Unfortunately, another locked church. Which only meant that I would press on to Humacao. Back 22 years ago, my brother Bill and I had spent a week at a timeshare in Humacao, and during that visit we drove to Ponce, which is when I took the shot in Cathedrals to the Glory of God (Volume I). We didn't really explore town, so I was able to see a bit more this trip.
Also called the Catedral Dulce Nombre de Jesús or in English, Sweet Name of Jesus Cathedral, it is a co-cathedral (shares the same bishop) with Fajardo. Anchoring the east end of a large plaza in the center of town, I had yet another poor street address to guide me. After exiting the autopiste, nothing remotely was at the Garmin "destination." So I set off and thought I'd found it, but it was the spire of an evangelical church. Driving past the hospital (with a significant queue of cars, probably awaiting Covid testing) I spotted another tower with a cross on it, so wended my way through rough, torn-up streets and found a parking spot. Fifteen minutes walking, and I began my photo taking and circumnavigational walk.
This turned out to be fortuitous, as I spotted a deacon exiting from the rear. He advised me the church would open at 11, and invited me to stay for Mass.

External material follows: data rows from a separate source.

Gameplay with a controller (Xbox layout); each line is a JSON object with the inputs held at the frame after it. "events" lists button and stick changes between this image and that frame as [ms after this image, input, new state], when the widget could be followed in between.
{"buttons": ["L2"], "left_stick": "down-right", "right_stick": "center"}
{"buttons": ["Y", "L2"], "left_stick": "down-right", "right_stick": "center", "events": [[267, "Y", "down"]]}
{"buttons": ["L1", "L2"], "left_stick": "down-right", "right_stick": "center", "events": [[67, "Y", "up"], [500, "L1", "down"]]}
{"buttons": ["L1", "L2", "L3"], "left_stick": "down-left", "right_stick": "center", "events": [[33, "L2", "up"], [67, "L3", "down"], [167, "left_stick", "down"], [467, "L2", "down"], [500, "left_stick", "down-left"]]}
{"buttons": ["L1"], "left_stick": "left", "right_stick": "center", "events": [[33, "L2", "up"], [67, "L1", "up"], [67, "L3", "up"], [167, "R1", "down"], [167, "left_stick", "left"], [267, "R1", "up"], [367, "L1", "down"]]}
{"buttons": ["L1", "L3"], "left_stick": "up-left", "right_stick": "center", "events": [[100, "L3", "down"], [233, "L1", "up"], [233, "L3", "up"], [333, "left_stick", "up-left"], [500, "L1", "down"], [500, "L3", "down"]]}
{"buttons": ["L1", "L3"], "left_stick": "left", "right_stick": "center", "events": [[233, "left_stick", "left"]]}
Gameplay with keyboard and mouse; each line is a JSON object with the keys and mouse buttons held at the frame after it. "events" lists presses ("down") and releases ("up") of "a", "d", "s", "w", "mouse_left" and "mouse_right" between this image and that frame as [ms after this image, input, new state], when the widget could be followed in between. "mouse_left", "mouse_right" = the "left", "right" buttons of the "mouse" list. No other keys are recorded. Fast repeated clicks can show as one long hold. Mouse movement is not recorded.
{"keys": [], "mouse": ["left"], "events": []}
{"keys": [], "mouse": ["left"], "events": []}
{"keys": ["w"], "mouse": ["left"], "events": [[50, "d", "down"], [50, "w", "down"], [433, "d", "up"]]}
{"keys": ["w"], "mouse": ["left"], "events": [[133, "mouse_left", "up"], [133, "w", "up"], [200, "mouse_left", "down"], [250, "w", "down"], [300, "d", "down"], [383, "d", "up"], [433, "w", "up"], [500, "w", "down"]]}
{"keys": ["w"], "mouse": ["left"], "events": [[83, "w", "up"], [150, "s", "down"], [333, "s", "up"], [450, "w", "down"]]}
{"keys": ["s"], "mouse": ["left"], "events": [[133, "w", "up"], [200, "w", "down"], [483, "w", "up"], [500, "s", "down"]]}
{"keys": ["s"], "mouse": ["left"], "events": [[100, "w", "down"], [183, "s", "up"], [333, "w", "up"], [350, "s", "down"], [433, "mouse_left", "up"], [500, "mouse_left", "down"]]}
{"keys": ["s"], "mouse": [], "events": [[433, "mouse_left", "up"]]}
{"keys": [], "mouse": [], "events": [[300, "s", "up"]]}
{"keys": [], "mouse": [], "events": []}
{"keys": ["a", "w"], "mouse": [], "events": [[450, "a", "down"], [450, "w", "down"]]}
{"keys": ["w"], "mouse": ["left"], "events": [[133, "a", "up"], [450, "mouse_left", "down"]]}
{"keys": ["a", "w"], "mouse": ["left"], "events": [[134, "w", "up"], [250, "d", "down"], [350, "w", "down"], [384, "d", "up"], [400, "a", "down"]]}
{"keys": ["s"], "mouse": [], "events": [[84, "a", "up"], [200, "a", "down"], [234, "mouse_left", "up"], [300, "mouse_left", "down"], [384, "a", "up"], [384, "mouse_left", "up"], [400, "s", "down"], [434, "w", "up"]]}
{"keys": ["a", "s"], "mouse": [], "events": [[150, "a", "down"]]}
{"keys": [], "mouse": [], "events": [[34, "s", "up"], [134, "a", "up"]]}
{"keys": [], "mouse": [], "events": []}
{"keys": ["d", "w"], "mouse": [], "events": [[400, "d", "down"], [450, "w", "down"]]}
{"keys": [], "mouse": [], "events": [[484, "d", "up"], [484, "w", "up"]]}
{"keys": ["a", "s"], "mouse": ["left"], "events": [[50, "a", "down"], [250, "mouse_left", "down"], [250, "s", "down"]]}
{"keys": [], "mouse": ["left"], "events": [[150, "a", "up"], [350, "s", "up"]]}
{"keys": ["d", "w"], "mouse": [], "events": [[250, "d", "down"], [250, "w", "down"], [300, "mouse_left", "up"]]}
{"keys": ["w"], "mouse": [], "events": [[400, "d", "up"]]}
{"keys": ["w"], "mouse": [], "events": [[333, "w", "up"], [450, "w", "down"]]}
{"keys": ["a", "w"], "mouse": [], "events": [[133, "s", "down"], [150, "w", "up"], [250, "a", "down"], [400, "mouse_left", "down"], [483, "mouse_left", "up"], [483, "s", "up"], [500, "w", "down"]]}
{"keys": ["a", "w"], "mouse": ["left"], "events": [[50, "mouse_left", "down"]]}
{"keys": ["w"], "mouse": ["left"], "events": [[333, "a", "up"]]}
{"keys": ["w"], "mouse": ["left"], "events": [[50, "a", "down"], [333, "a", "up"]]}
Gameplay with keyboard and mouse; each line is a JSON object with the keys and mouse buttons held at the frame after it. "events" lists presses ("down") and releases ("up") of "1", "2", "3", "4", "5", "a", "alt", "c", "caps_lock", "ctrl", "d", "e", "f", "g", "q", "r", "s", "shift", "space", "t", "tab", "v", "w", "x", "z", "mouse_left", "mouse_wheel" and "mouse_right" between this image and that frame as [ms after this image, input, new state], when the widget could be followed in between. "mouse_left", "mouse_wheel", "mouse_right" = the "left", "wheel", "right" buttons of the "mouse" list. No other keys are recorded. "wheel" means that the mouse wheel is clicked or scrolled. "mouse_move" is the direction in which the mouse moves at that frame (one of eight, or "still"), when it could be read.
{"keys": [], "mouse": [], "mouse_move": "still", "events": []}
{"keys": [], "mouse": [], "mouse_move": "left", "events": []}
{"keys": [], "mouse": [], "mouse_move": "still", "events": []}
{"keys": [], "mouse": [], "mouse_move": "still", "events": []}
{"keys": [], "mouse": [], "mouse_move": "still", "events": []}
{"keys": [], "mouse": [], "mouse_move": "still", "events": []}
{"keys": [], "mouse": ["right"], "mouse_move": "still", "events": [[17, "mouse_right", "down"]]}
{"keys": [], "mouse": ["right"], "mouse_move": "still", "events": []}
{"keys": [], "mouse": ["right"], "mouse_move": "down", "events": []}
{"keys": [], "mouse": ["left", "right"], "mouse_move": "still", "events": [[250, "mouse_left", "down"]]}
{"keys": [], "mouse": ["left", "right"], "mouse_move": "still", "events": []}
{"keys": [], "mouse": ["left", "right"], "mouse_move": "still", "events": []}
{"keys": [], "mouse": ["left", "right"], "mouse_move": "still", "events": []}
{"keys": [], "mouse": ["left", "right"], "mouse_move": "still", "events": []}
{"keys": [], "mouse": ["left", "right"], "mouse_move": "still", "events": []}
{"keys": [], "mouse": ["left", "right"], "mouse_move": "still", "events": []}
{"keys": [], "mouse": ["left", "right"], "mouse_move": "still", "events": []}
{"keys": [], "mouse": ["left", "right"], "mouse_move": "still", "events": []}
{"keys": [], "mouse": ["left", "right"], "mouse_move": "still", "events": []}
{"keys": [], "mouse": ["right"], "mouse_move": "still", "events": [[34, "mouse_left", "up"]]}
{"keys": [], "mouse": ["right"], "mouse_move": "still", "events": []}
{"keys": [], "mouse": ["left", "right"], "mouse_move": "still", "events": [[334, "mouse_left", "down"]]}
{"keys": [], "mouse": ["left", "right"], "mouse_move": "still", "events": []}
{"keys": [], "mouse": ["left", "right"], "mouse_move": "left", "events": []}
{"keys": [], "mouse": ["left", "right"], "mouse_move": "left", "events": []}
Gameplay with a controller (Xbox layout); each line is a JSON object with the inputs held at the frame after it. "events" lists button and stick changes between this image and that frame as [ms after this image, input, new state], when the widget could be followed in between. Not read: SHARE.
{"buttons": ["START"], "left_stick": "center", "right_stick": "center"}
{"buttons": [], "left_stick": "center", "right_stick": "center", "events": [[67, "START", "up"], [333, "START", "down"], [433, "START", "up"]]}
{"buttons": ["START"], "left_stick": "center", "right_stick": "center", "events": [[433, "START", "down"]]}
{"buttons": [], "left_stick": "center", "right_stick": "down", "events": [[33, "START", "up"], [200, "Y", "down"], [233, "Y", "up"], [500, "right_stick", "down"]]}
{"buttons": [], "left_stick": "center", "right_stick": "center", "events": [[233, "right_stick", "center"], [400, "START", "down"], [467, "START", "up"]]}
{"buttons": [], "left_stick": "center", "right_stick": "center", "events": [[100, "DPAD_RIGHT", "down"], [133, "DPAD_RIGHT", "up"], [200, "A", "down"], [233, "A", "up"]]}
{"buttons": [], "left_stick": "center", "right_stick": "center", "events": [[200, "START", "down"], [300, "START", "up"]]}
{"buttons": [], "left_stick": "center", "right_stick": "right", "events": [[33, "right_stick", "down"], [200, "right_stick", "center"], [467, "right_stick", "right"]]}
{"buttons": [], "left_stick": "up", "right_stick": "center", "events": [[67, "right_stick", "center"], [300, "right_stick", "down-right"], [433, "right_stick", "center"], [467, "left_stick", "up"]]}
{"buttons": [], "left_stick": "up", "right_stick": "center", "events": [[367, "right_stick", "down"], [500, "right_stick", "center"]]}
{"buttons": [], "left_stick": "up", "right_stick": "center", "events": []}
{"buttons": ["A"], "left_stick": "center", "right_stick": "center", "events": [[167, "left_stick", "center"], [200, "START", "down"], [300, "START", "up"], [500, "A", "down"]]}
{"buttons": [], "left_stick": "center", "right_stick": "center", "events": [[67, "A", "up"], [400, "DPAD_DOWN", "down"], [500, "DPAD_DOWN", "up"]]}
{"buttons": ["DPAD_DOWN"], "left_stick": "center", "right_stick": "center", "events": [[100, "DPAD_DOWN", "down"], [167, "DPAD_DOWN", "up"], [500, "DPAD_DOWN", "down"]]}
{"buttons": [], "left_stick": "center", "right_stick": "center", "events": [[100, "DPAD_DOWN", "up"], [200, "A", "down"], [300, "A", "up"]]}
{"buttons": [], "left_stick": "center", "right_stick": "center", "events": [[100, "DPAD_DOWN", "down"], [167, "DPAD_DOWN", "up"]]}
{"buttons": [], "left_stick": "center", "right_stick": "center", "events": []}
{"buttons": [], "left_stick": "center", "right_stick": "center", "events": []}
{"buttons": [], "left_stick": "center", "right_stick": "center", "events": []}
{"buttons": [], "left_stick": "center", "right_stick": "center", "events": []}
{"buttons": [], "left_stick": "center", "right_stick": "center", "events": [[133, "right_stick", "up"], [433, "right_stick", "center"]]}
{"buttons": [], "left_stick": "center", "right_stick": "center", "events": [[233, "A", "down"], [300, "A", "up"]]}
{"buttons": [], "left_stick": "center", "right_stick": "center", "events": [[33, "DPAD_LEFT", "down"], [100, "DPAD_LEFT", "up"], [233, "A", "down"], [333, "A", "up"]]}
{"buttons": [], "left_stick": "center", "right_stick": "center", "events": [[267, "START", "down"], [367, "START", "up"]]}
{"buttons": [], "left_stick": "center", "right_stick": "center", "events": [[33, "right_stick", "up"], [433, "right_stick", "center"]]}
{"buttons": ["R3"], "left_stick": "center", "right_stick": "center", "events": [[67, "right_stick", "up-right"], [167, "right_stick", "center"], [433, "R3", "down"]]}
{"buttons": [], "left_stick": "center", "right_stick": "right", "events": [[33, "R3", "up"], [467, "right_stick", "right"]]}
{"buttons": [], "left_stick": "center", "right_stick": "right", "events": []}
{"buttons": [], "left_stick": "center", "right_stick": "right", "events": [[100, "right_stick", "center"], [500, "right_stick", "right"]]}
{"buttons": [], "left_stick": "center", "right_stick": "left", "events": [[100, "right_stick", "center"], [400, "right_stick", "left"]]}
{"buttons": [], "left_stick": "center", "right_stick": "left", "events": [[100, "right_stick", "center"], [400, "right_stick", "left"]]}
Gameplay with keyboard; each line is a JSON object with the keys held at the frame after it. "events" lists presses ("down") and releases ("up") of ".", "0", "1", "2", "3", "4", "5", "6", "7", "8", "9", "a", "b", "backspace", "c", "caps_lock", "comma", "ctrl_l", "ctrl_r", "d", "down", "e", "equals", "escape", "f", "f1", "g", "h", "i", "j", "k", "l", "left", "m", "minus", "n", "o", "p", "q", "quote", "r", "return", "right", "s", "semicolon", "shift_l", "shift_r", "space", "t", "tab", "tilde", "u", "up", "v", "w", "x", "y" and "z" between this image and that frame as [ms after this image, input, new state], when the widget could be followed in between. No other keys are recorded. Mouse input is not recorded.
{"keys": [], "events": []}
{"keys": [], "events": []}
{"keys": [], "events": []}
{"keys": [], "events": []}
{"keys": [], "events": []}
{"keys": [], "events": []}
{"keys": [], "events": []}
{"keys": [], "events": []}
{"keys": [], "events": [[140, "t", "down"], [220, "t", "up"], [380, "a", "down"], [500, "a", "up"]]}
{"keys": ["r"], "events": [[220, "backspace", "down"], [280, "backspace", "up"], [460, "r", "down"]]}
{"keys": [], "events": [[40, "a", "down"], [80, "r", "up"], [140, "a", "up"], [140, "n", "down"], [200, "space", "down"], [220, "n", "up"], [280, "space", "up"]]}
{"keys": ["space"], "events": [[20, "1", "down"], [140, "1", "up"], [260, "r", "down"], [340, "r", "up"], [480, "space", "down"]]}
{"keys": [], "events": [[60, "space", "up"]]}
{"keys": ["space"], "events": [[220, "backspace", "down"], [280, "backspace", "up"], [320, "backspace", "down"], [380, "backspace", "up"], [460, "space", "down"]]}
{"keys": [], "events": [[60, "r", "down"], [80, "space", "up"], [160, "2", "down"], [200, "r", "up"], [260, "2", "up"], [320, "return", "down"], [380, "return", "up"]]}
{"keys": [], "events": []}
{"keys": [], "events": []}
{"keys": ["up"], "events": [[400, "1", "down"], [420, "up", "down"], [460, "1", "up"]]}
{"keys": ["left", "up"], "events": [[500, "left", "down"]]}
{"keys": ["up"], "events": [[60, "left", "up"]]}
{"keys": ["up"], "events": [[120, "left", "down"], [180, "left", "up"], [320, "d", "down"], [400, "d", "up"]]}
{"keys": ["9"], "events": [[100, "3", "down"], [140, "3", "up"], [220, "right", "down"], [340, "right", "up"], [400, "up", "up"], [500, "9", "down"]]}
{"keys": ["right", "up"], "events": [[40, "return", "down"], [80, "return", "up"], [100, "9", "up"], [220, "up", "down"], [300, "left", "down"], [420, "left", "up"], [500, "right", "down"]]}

I returned to the shaded park and did some email, and was able to get inside to explore the nave. Mass was at midday, so I sat and relaxed. A tall young priest led the service for about 2 dozen. Leaving, I stopped at a small cafe and had a fish fillet and rice before climbing into my car and setting the next destination.
Fajardo was an hour away to the north. The directions dropped me on an overpass so I set the Garmin aside and had Google Maps help, which got me to the Catedral Santiago Apostól, or in English, the Cathedral of St. James the Apostle. With a public park set below the church square, the church has a central tower, and a wall of short columns with a tall, closed metal gate barring access. I took several photos, got back to the rental and decided that, since I'm on an all-day tour to the northwestern part of the island, including Rincon, that I'd give my car back early. I can Uber to the port on Sunday to start the second portion of this trip.
With 20/20 hindsight, I'd plan this a little differently. I'd plan on the eastern trio on the day I had to schedule the PCR test for the cruise. Knowing that Garmin would send me through Ponce to either visit or return from Mayaguez, I'd revisit the cathedral in the south and capture a new, more complete picture. However, I'm happy with this portion of the trip.